Interest rates on variable-rate debt more than quadrupled in September as credit markets seized up, sidelining multifamily developers looking to tap the bond market to finance their deals. There’s no consensus on exactly when rates will fall back to normal levels, but that’s one of the first things that needs to happen for demand to revive for tax-exempt bonds, according to industry participants.
“Right now, no bond deals can get done,” said Paul Sween, a principal with Dominium, a Minneapolis-based affordable housing developer and manager, in late September. With more than $200 million in seven-day variable rate debt, Dominium has been whacked by skyrocketing interest rates for that paper. The rate on the Securities Industry and Financial Markets Association’s Municipal Swap Index (SIFMA), the benchmark used in resetting rates on variable-rate demand bonds, zoomed from 1.79 percent in mid-September to 7.96 percent two weeks later.
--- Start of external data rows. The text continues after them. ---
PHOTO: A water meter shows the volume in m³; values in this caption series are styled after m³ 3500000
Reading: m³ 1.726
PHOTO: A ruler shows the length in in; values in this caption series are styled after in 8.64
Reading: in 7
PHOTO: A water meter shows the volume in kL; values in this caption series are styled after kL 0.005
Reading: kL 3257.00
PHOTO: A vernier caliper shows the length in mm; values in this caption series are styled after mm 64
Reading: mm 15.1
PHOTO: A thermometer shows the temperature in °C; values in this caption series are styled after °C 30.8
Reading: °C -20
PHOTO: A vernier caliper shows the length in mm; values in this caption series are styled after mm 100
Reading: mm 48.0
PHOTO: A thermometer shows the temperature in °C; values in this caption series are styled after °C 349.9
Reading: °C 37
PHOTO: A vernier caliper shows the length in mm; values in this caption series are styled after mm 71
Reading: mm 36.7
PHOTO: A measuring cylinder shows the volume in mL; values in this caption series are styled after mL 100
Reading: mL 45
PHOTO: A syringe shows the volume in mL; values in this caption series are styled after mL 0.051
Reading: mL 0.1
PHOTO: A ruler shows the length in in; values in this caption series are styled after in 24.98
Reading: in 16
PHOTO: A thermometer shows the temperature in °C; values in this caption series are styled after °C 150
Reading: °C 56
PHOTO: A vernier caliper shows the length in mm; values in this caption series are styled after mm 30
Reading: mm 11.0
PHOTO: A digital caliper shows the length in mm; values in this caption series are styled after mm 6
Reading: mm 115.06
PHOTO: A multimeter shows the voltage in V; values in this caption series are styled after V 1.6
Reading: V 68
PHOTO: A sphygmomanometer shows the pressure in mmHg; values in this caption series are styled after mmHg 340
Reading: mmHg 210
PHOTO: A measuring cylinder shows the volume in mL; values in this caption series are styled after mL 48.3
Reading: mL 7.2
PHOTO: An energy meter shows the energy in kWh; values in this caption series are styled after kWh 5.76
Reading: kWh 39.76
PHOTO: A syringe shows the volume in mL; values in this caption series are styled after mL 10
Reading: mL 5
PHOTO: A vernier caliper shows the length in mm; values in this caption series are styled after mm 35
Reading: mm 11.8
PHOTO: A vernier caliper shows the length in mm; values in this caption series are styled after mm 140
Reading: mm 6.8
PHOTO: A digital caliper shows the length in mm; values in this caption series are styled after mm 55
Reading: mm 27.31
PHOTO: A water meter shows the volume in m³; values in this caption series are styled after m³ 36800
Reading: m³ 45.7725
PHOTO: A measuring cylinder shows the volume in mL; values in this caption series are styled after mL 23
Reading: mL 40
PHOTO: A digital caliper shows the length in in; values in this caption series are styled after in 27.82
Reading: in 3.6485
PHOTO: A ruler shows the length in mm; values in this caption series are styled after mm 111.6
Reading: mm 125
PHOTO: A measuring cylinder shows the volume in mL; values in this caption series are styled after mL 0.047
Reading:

However, Sween was optimistic about the prospects for a turnaround. “I’ve got to believe that in a matter of weeks, that money will flood into [the multifamily bond market], recognizing that risk premiums are all out of whack,” he said. His view seemed on the money this week, as the SIFMA Index reset at 5.74 percent.
The market was virtually deserted in September, said Jean Everett, a partner and public finance specialist at the law firm of Hiscock & Barclay. “The only issuances we’re aware of are those where they couldn’t wait it out, they had no choice,” she said.
Most of her clients were counting on federal lawmakers to adopt a bailout plan before they’d be willing to dip their toes back into the tax-exempt bond waters. The Senate’s passage of a bailout bill this week puts the market one step closer to seeing revived demand.
“I think that things will return to relatively normal conditions even three months out,” said Everett. “It’s just a question of people getting their confidence restored.”